Annexe B – Liste des recommandations et plans d'action de la direction

La table suivante énumère les recommandations et les réponses présentées dans ce rapport.

Recommandation Plan d'action
Le dirigeant principal des finances devrait : La direction accepte les recommandations.
Le dirigeant principal des finances :
1. S’assurer qu’un mécanisme de supervision est établi pour que la gestion du matériel puisse évaluer les risques, surveiller le rendement et assurer la conformité aux exigences politiques en vigueur pour l’aliénation des biens. Établira un cadre de surveillance des risques, de la performance et de la conformité.
2. S’assurer que la structure organisationnelle de gestion du matériel le niveau de dotation répond aux exigences et aux besoins opérationnels du Ministère, notamment : fournir des orientations, des conseils, de la formation et effectuer des opérations, et s'acquitter des responsabilités de surveillance conformément aux instruments politiques du MPO sur la gestion du matériel. Examinera les rôles, les responsabilités et les niveaux de dotation en personnel pour identifier les lacunes dans l'organisation existante.
3. S’assurer que les lignes directrices sur la gestion des biens mobiliers du MPO reflètent les exigences régionales afin de garantir des pratiques pertinentes, des registres vérifiables, la preuve de la délégation d’autorité approuvée et de la répartition des tâches. Examinera et mettra à jour les lignes directrices du MPO sur la gestion des biens mobiliers.

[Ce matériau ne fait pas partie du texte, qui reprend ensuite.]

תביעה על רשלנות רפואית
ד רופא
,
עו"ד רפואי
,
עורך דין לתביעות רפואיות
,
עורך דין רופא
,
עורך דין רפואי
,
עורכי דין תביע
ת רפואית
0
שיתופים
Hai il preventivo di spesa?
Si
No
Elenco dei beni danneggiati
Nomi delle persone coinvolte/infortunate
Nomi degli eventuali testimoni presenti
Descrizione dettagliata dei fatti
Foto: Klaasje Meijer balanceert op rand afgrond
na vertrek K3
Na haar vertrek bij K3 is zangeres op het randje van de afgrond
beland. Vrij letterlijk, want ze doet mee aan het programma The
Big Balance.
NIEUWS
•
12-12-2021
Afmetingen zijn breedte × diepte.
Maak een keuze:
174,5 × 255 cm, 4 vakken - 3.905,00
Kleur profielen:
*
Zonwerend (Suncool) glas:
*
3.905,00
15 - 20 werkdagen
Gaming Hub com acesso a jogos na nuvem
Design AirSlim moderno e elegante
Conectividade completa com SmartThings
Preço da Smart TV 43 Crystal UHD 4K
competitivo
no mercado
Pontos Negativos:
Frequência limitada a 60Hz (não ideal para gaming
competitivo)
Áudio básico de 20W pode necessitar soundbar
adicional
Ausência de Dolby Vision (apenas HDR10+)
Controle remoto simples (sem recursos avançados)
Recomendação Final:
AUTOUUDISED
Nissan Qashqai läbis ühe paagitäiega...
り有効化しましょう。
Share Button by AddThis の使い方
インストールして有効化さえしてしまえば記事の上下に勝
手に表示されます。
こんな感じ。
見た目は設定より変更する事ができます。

Offrira de la formation dans le cadre de la mise en oeuvre de la délégation des autorités financière et des pouvoirs de dépense (DAFPD).

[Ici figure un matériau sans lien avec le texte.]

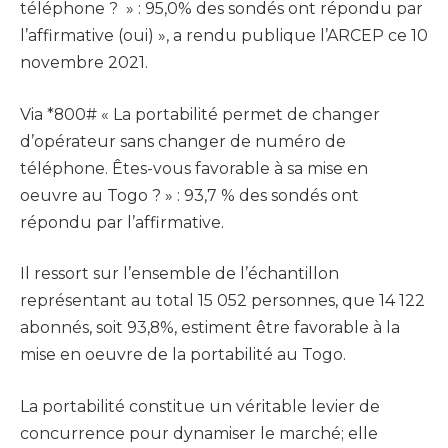
téléphone ? » : 95,0% des sondés ont répondu par
l’affirmative (oui) », a rendu publique l’ARCEP ce 10
novembre 2021.
Via *800# « La portabilité permet de changer
d’opérateur sans changer de numéro de
téléphone. Êtes-vous favorable à sa mise en
oeuvre au Togo ? » : 93,7 % des sondés ont
répondu par l’affirmative.
Il ressort sur l’ensemble de l’échantillon
représentant au total 15 052 personnes, que 14 122
abonnés, soit 93,8%, estiment être favorable à la
mise en oeuvre de la portabilité au Togo.
La portabilité constitue un véritable levier de
concurrence pour dynamiser le marché; elle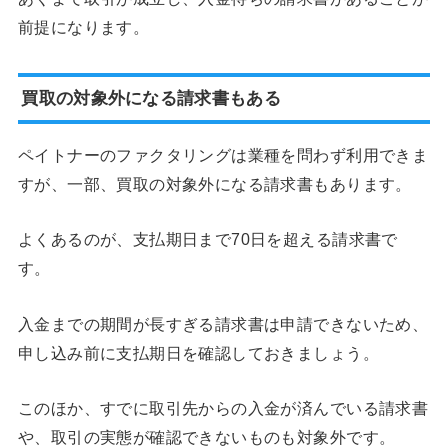
前提になります。
買取の対象外になる請求書もある
ペイトナーのファクタリングは業種を問わず利用できま
すが、一部、買取の対象外になる請求書もあります。
よくあるのが、支払期日まで70日を超える請求書で
す。
入金までの期間が長すぎる請求書は申請できないため、
申し込み前に支払期日を確認しておきましょう。
このほか、すでに取引先からの入金が済んでいる請求書
や、取引の実態が確認できないものも対象外です。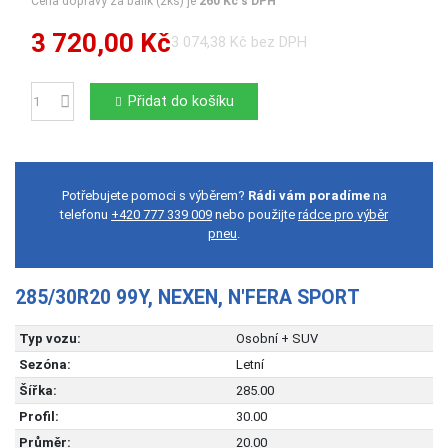
Cena dopravy za balík (2ks) je
260 Kč s DPH
3 720,00 Kč
3 074,38 Kč bez DPH
Přidat do košíku
Počet
Potřebujete pomoci s výběrem?
Rádi vám poradíme
na
telefonu
+420 777 339 009
nebo použijte
rádce pro výběr
pneu
.
285/30R20 99Y, NEXEN, N'FERA SPORT
Typ vozu:
Osobní + SUV
Sezóna:
Letní
Šířka:
285.00
Profil:
30.00
Průměr:
20.00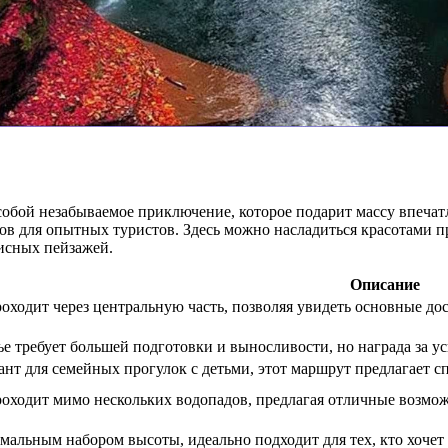
обой незабываемое приключение, которое подарит массу впечат
ов для опытных туристов. Здесь можно насладиться красотами пр
исных пейзажей.
Описание
оходит через центральную часть, позволяя увидеть основные до
ье требует большей подготовки и выносливости, но награда за 
нт для семейных прогулок с детьми, этот маршрут предлагает 
оходит мимо нескольких водопадов, предлагая отличные возмож
альным набором высоты, идеально подходит для тех, кто хочет 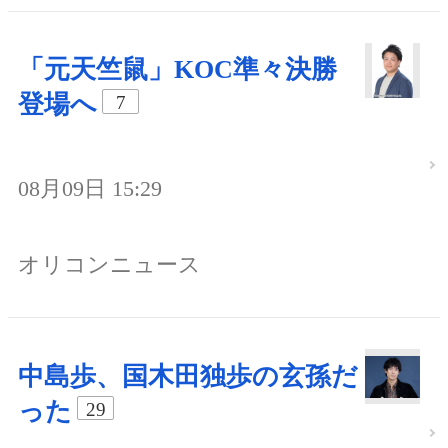
「元天竺鼠」KOC準々決勝
登場へ
7
08月09日 15:29
オリコンニュース
中島歩、国木田独歩の玄孫だ
った
29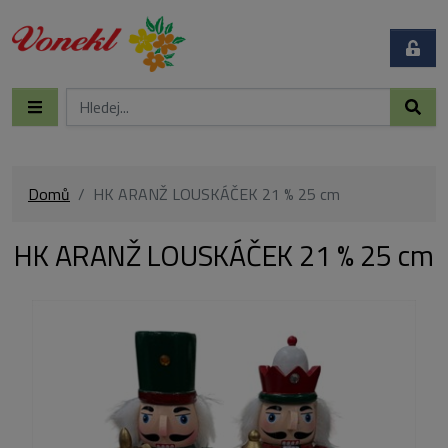
Domů
HK ARANŽ LOUSKÁČEK 21 % 25 cm
HK ARANŽ LOUSKÁČEK 21 % 25 cm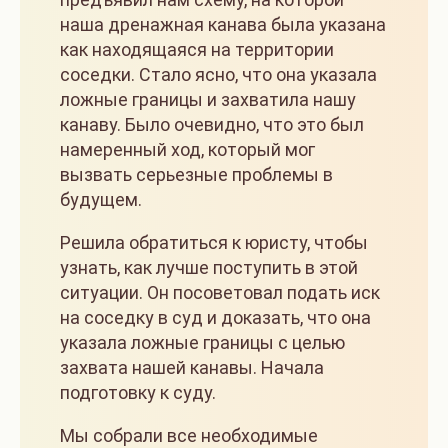
наша дренажная канава была указана
как находящаяся на территории
соседки. Стало ясно, что она указала
ложные границы и захватила нашу
канаву. Было очевидно, что это был
намеренный ход, который мог
вызвать серьезные проблемы в
будущем.
Решила обратиться к юристу, чтобы
узнать, как лучше поступить в этой
ситуации. Он посоветовал подать иск
на соседку в суд и доказать, что она
указала ложные границы с целью
захвата нашей канавы. Начала
подготовку к суду.
Мы собрали все необходимые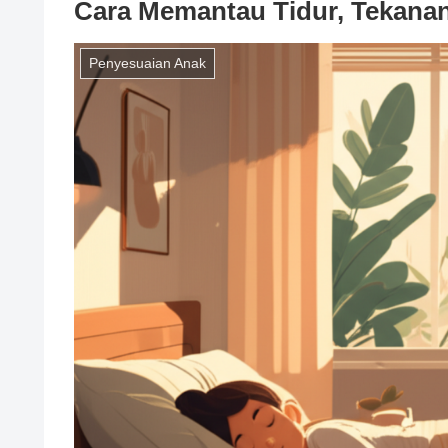
Cara Memantau Tidur, Tekanan
Penyesuaian Anak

4. S’assurer que les rôles, les responsabilités et les obligations de rendre compte liés à la répartition des tâches et à la délégation d’autorité sont examinés pour garantir une saine intendance, et ceux liés à la création d'actifs et à leur suivi sont clairement définis et communiqués aux gestionnaires afin que ceux-ci puissent s'acquitter de leurs responsabilités liées à la gestion du matériel et à l’aliénation des biens. Examinera les profils du système financier.

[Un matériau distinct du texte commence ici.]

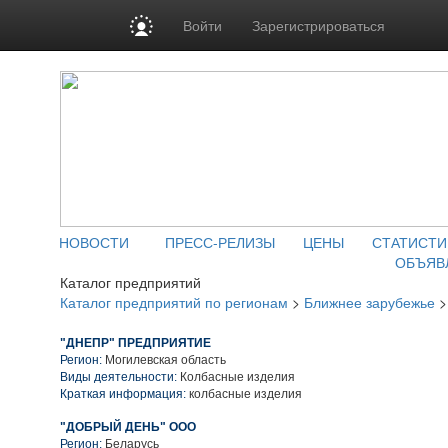
Войти
Зарегистрироваться
НОВОСТИ
ПРЕСС-РЕЛИЗЫ
ЦЕНЫ
СТАТИСТИ
ОБЪЯВ
Каталог предприятий
Каталог предприятий по регионам
>
Ближнее зарубежье
"ДНЕПР" ПРЕДПРИЯТИЕ
Регион:
Могилевская область
Виды деятельности:
Колбасные изделия
Краткая информация:
колбасные изделия
"ДОБРЫЙ ДЕНЬ" ООО
Регион:
Беларусь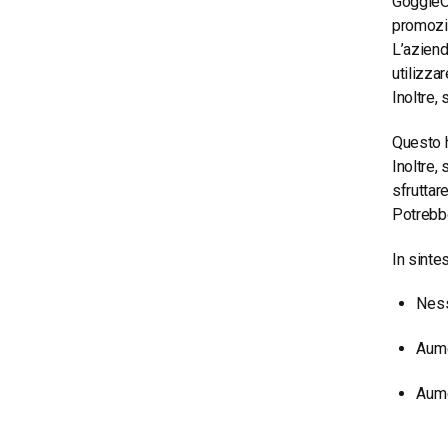
GoggleOu
promozio
L’aziend
utilizza
Inoltre,
Questo h
Inoltre,
sfruttar
Potrebbe
In sintes
Ness
Aume
Aume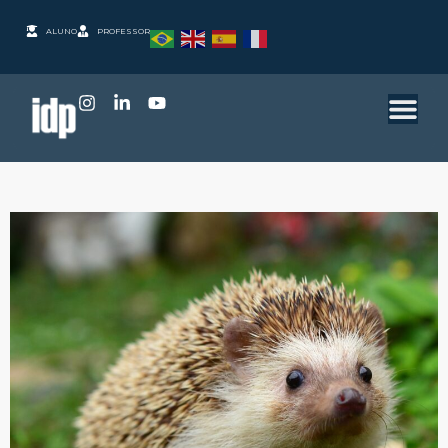
ALUNO
PROFESSOR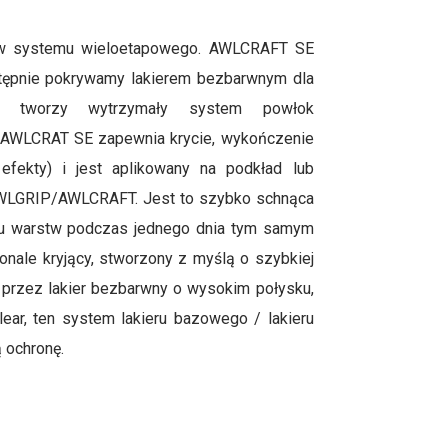
stw systemu wieloetapowego. AWLCRAFT SE
astępnie pokrywamy lakierem bezbarwnym dla
ja tworzy wytrzymały system powłok
. AWLCRAT SE zapewnia krycie, wykończenie
 efekty) i jest aplikowany na podkład lub
WLGRIP/AWLCRAFT. Jest to szybko schnąca
lu warstw podczas jednego dnia tym samym
onale kryjący, stworzony z myślą o szybkiej
y przez lakier bezbarwny o wysokim połysku,
ear, ten system lakieru bazowego / lakieru
 ochronę.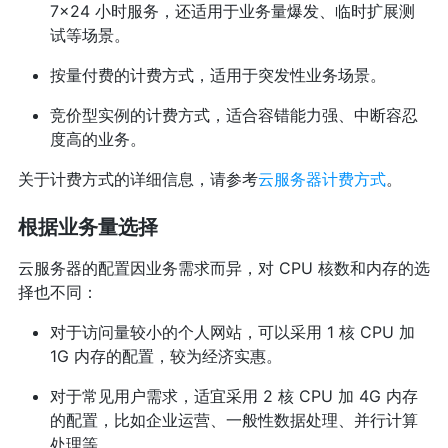
7×24 小时服务，还适用于业务量爆发、临时扩展测
试等场景。
按量付费的计费方式，适用于突发性业务场景。
竞价型实例的计费方式，适合容错能力强、中断容忍
度高的业务。
关于计费方式的详细信息，请参考
云服务器计费方式
。
根据业务量选择
云服务器的配置因业务需求而异，对 CPU 核数和内存的选
择也不同：
对于访问量较小的个人网站，可以采用 1 核 CPU 加
1G 内存的配置，较为经济实惠。
对于常见用户需求，适宜采用 2 核 CPU 加 4G 内存
的配置，比如企业运营、一般性数据处理、并行计算
处理等。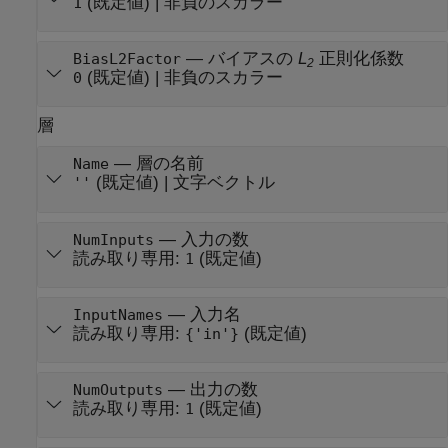
(既定値) |
非負のスカラー
1
—
バイアスの
L
正則化係数
BiasL2Factor
2
(既定値) |
非負のスカラー
0
層
—
層の名前
Name
(既定値) |
文字ベクトル
''
—
入力の数
NumInputs
読み取り専用:
(既定値)
1
—
入力名
InputNames
読み取り専用:
(既定値)
{'in'}
—
出力の数
NumOutputs
読み取り専用:
(既定値)
1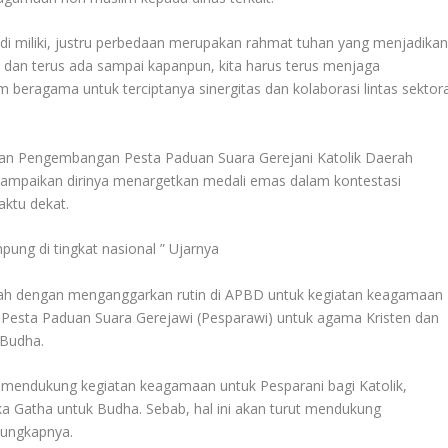
g di miliki, justru perbedaan merupakan rahmat tuhan yang menjadika
a dan terus ada sampai kapanpun, kita harus terus menjaga
eragama untuk terciptanya sinergitas dan kolaborasi lintas sektora
 Pengembangan Pesta Paduan Suara Gerejani Katolik Daerah
ampaikan dirinya menargetkan medali emas dalam kontestasi
aktu dekat.
ng di tingkat nasional ” Ujarnya
erah dengan menganggarkan rutin di APBD untuk kegiatan keagamaan
, Pesta Paduan Suara Gerejawi (Pesparawi) untuk agama Kristen dan
 Budha.
 mendukung kegiatan keagamaan untuk Pesparani bagi Katolik,
a Gatha untuk Budha. Sebab, hal ini akan turut mendukung
 ungkapnya.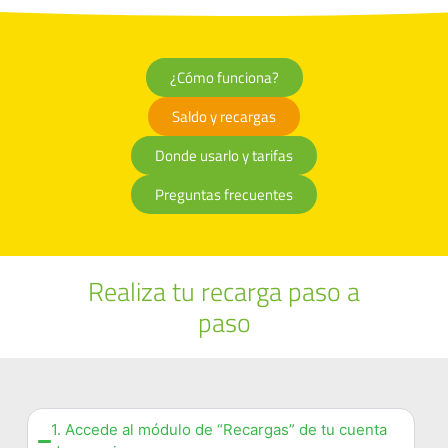
¿Cómo funciona?
Saldo y recargas
Donde usarlo y tarifas
Preguntas frecuentes
Realiza tu recarga paso a
paso
1. Accede al módulo de “Recargas” de tu cuenta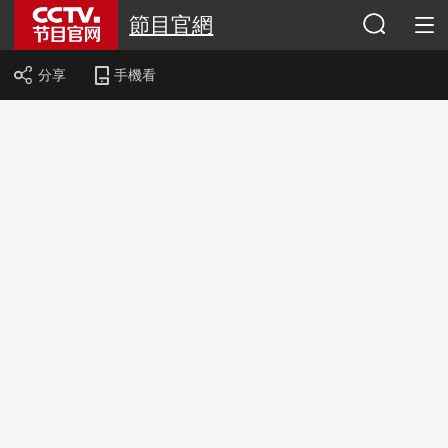
節目官網
分享
手機看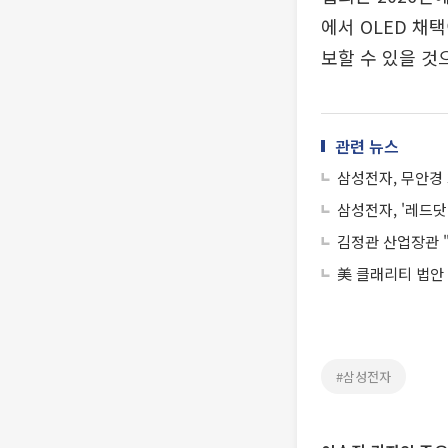
에서 OLED 채
보할 수 있을 것
관련 뉴스
삼성전자, 무안경 
삼성전자, '레드닷
김정관 산업장관 "
美 클래리티 법안
#삼성전자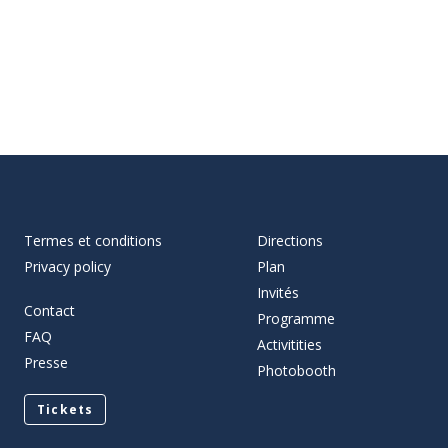
Termes et conditions
Directions
Privacy policy
Plan
Invités
Contact
Programme
FAQ
Activitities
Presse
Photobooth
Tickets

Offrira une formation dans le cadre de la mise en oeuvre de la délégation des autorités financière et des pouvoirs de dépense.
5. Explorer la faisabilité de faire de la saisie des données relatives aux services de garde (immobilisations) entre 1 000 dollars et 9 999 dollars hors taxes et les actifs obligatoires dans le module des comptes créditeurs du système financier du Ministère devient un champ «obligatoire» pour garantir leur enregistrement et leur suivi. Explorera la faisabilité de faire de la saisie des données relatives aux services de garde (immobilisations) et les actifs obligatoires dans le système financier du Ministère comme un champ «obligatoire».